- [Problem statement]: From the records below, set down exactly the lines starting with the line that contains "vitalino1980" and going on through the line that contains "avec 200Go/mois.". Nothing else is wanted.

Page-level text extractions:
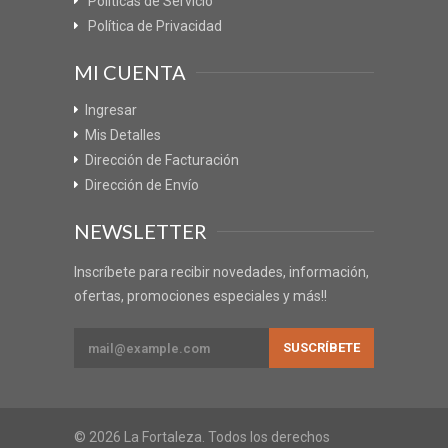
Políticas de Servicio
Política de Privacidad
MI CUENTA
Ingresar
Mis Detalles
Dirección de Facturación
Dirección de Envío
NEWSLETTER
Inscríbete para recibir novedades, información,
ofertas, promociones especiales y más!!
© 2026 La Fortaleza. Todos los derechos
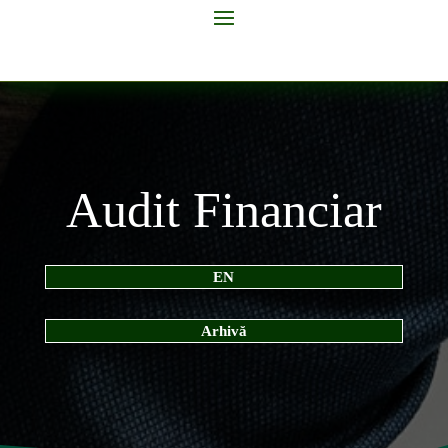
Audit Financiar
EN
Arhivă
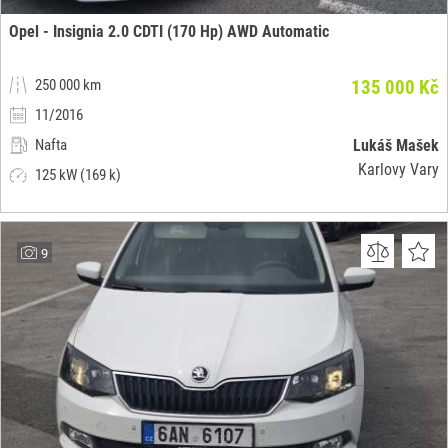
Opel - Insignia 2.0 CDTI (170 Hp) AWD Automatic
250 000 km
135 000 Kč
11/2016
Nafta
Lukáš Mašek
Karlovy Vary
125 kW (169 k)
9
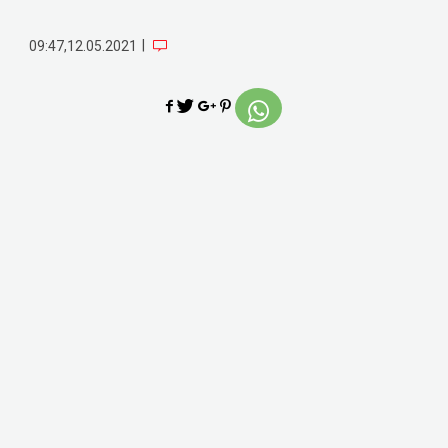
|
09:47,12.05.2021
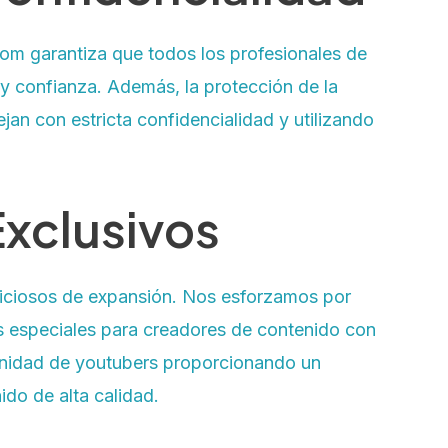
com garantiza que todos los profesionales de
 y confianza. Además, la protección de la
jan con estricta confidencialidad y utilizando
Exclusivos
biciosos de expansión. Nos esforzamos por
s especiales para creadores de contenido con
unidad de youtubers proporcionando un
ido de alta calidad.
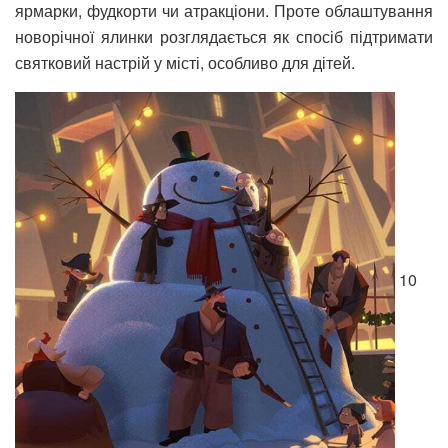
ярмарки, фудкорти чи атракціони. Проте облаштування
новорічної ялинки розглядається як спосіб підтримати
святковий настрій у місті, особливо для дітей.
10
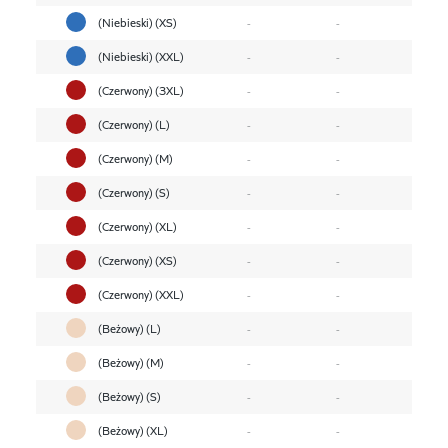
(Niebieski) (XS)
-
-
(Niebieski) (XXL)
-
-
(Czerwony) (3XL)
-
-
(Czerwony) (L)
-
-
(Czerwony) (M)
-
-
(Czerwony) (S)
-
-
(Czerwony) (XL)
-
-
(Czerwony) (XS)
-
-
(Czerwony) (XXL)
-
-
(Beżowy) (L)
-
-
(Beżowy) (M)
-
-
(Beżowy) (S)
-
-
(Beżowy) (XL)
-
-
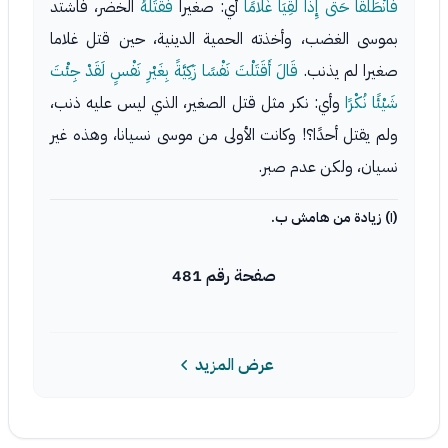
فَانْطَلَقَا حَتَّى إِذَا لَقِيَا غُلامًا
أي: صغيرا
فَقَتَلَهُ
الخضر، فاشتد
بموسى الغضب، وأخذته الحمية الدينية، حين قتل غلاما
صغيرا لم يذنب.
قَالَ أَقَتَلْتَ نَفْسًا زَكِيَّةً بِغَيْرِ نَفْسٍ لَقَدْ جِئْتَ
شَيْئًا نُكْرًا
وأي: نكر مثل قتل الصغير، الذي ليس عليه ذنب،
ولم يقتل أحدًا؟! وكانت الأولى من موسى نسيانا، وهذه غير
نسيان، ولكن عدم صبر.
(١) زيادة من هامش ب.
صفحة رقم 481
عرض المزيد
==
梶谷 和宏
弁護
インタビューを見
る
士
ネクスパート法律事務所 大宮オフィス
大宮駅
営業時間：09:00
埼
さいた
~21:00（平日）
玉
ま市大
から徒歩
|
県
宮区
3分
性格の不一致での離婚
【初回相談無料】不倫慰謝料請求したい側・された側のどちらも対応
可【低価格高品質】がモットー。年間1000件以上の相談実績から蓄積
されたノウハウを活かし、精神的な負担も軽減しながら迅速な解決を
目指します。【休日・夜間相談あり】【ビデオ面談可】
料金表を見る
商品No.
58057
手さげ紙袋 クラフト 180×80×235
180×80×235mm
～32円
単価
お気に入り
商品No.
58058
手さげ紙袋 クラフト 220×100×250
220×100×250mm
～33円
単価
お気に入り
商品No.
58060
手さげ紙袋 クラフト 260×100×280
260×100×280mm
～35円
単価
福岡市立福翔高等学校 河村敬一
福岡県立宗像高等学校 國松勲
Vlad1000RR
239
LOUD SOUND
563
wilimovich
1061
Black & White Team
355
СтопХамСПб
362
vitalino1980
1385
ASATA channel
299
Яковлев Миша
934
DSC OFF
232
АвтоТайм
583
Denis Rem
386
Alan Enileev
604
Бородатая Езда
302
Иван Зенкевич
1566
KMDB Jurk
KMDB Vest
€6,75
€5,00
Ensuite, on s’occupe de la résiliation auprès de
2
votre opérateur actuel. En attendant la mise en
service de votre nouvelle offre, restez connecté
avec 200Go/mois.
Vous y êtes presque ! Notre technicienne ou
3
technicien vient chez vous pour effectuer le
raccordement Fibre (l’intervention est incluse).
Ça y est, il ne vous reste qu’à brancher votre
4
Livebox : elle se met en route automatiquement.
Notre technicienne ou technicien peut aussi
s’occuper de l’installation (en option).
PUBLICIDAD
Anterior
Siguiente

- [Answer to this problem]:
vitalino1980
1385
ASATA channel
299
Яковлев Миша
934
DSC OFF
232
АвтоТайм
583
Denis Rem
386
Alan Enileev
604
Бородатая Езда
302
Иван Зенкевич
1566
KMDB Jurk
KMDB Vest
€6,75
€5,00
Ensuite, on s’occupe de la résiliation auprès de
2
votre opérateur actuel. En attendant la mise en
service de votre nouvelle offre, restez connecté
avec 200Go/mois.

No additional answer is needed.